Quickstart for Galileo Landing Zones and Singularity

The following is a user guide for deploying a Galileo Landing Zone (LZ) using our official Singularity image.


Singularity (version >= 3.3.0) must be installed on the machine you wish to use as a Landing Zone. You can find installation instructions here.

Singularity’s fakeroot feature is necessary to run jobs without root privileges. That feature requires Linux kernel >= 3.8, but version >= 3.18 is recommended.

How It Works

In a nutshell, a Landing Zone receives jobs from users, builds containers for those jobs, and then manages the execution of those containers until the job is complete. So it follows that if the LZ runs inside a container, it must be capable of making containers inside that container! And that’s precisely how it works; the Landing Zone image for Singularity has a copy of Singularity installed inside it! Job containers are run with the --containall, --writable, and --no-home flags to maximise isolation and retain new and modified files.

Using our official Singularity image to run a Landing Zone in a container is a fantastic way to get started because it’s easy to install, update, manage, and clean up after. However there are a couple tricky aspects that the following subsections will show you how to work around. You will find these work arounds referenced throughout the rest of the documentation.

Building Images and Root Privileges

The immediate problem is that Singularity requires root privileges to build a container, and in many cases you might want run an LZ in an environment where you do not have root privileges. Thankfully Singularity added support for a potential workaround in the fakeroot feature beginning in version 3.3.0. The --fakeroot flag allows us to mimic having root privileges, so adding this flag to your Singularity invocation of the LZ allows the LZ to inherit this characteristic when building containers for the jobs sent to it, e.g.

singularity --fakeroot ... library://hypernetlabs/default/landing-zone-daemon

Persisting and Accessing Application Files

Depending on how you invoke Singularity to run the LZ, this may or may not be a problem for you. By default, Singularity bind mounts /home/$USER, /tmp, and $PWD into containers at runtime. If you allow for these default mounts, then the only difficulties you may experience will stem from sharing files between host and container that aren’t in those mounted directories (like the global config at /etc/galileod.conf).

If you choose to disable those default bind mounts, then you need to be aware of the application files you’d like to access while the container is running, or persist after the container has exited. For example, if you choose to keep a copy of the authentication token to use across LZ sessions, then create a specific directory to hold it (e.g. $ mkdir $HOME/lz_token), mount the directory, and use the --token flag to tell the LZ to look for it at that mount point:

singularity ... --bind $HOME/lz_token:/lz_token ... library://hypernetlabs/default/landing-zone-daemon --token /lz_token/auth.token ...

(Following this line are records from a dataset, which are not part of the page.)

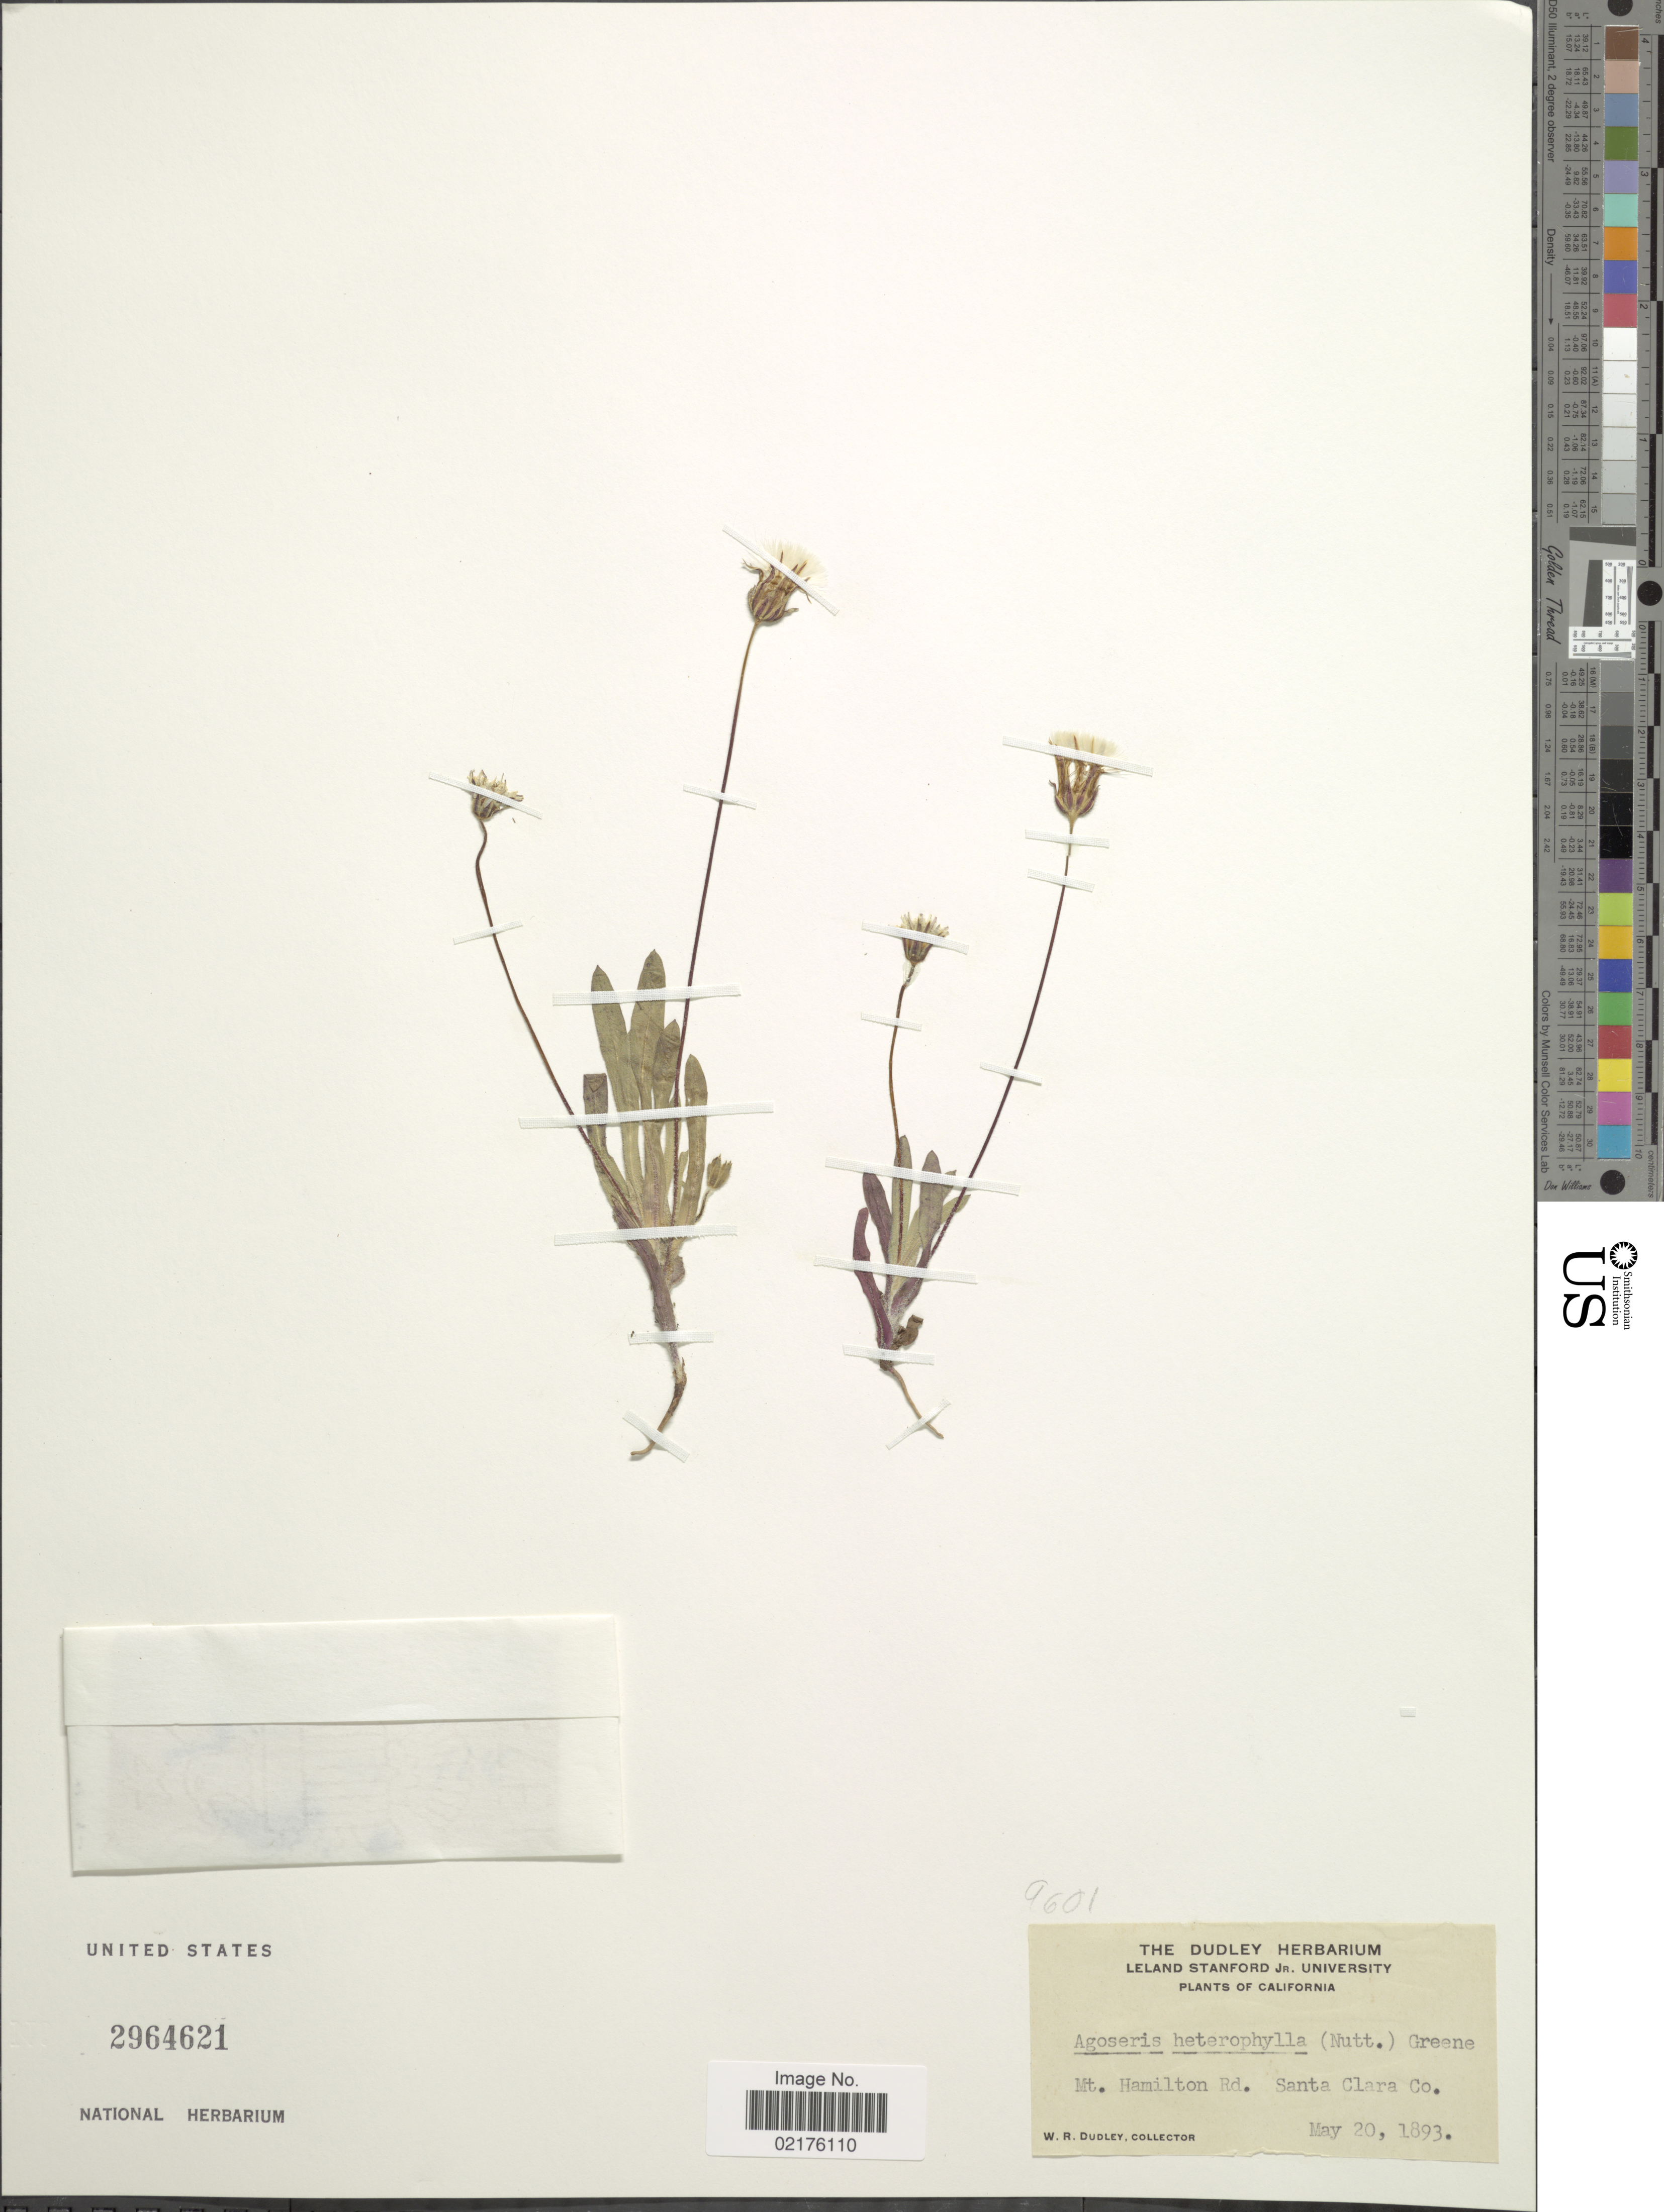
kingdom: Plantae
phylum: Tracheophyta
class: Magnoliopsida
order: Asterales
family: Asteraceae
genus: Agoseris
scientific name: Agoseris heterophylla subsp. heterophylla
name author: (Nutt.) Greene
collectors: W. Dudley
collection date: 1893-05-20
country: United States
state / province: California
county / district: Santa Clara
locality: Mt. Hamilton Rd. Santa Clara Co.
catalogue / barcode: US 2964621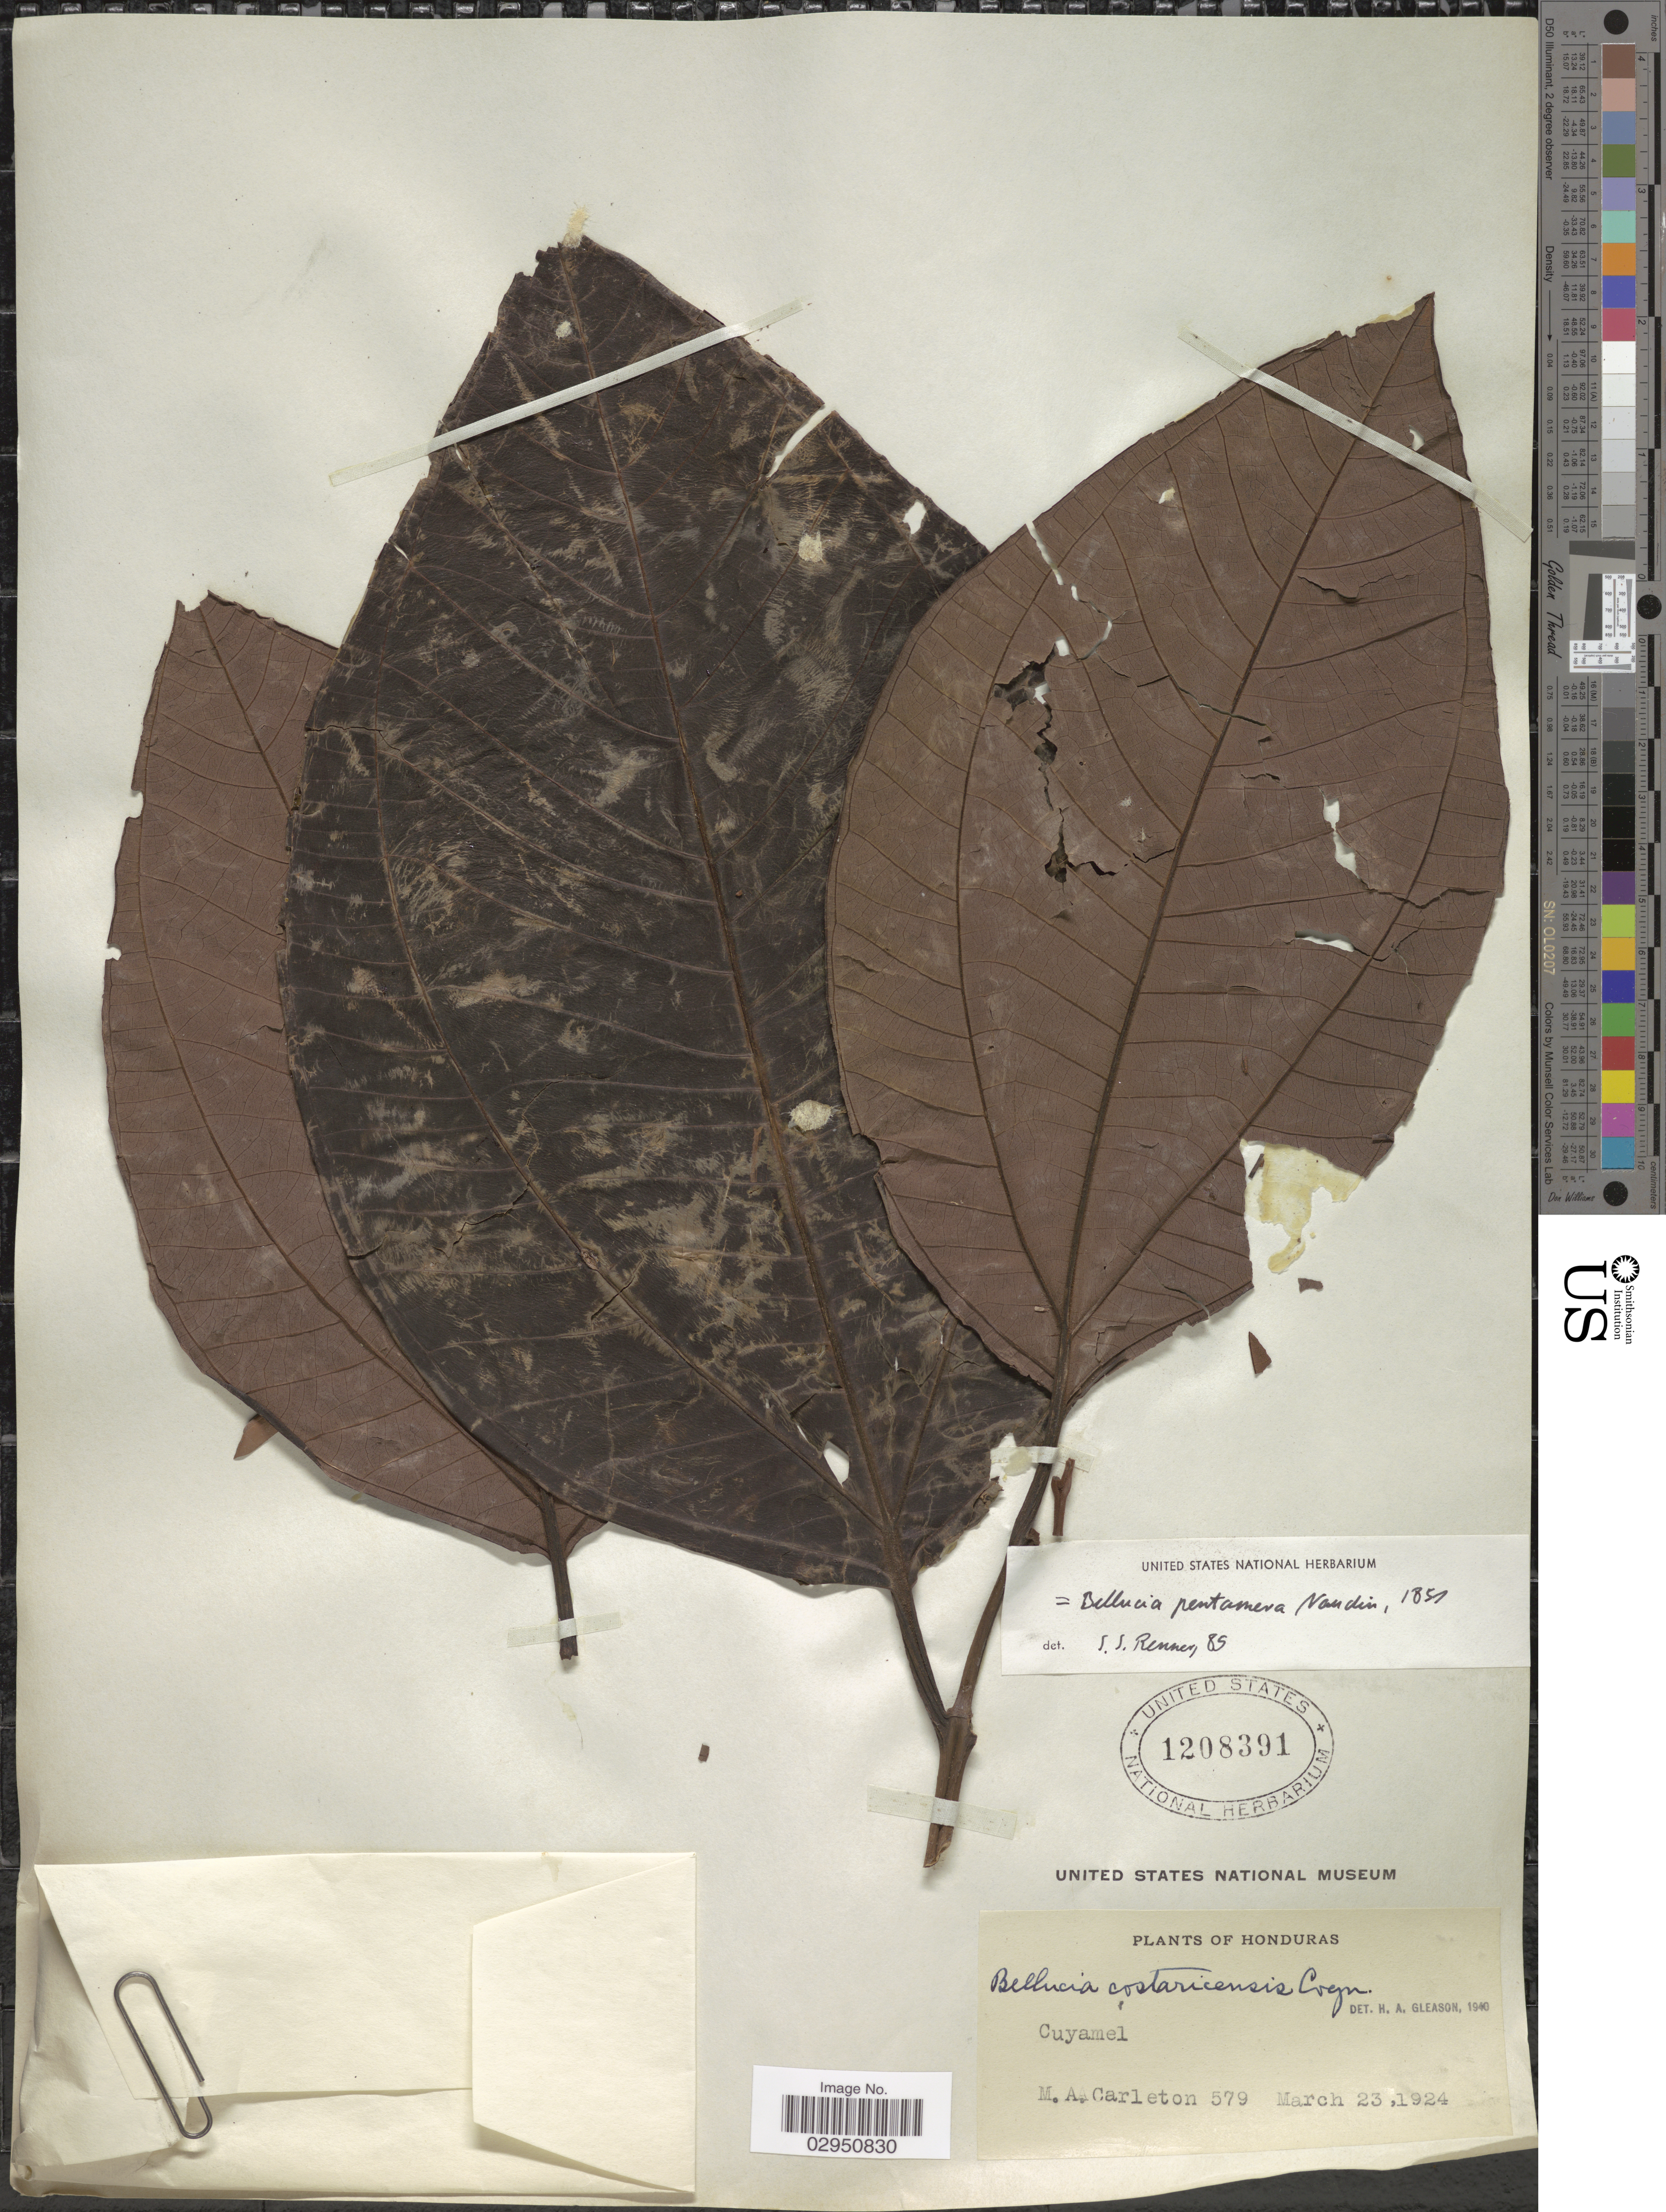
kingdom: Plantae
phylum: Tracheophyta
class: Magnoliopsida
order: Myrtales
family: Melastomataceae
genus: Bellucia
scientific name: Bellucia pentamera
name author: Naudin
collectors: M. A. Carleton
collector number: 579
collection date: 1924-03-23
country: Honduras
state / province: Cortés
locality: Cuyamel.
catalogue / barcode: US 1208391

A convenient way to mount all non-temporary application files would be to mount a configuration directory and use the --config-dir flag to tell the LZ where it is mounted. So if you have a directory at $HOME/.galileod you might use a command like this:

singularity ... --bind $HOME/.galileod:/config_dir ... library://hypernetlabs/default/landing-zone-daemon --config-dir /config_dir

How to Run the Landing Zone Daemon

Choose the name you’d like this LZ to have when viewed in the Galileo web interface. We will refer to the LZ name as $LZ_NAME. When you see $LZ_NAME referenced, simply substitute your chosen name in its place.

  • The recommended way to invoke the Landing Zone is as a Singularity service so that it can run in the background.

$ singularity instance start --fakeroot library://hypernetlabs/default/landing-zone-daemon landing-zone-daemon --name "$LZ_NAME"

That command will create an instance named landing-zone-daemon; you can prove this by running singularity instance list.

  • Now that the LZ is running, we must authenticate it against your account. Run this command in your terminal

$ tail ~/.singularity/instances/logs/"$HOSTNAME"/"$USER"/landing-zone-daemon.out
  • This should give you some output that looks like this

Pulling updates…
Already up to date!
Please visit the following url in your browser and enter the code below
URL: https://galileoapp.auth0.com/activate
  • Follow those instructions. Once you have confirmed your code at the provided URL you should see your new Landing Zone appear in the Galileo Landing Zones tab! In order to submit jobs to your new LZ, you must add it to a Station. You can create a new Station by going to the Stations tab and clicking the Create Stations button.

  • You can stop the LZ at any time with

$ singularity instance stop landing-zone-daemon

Singularity will automatically clean up the container used to run the instance.


Unfortunately GPU access is not supported by Galileo for Singularity at this time. This is because Singularity cannot give containers exclusive access to specific GPUs making that resource impossible to allocate fairly to Galileo jobs. We are experimenting with ways to work around this limitation, so if it directly impacts you please let us know!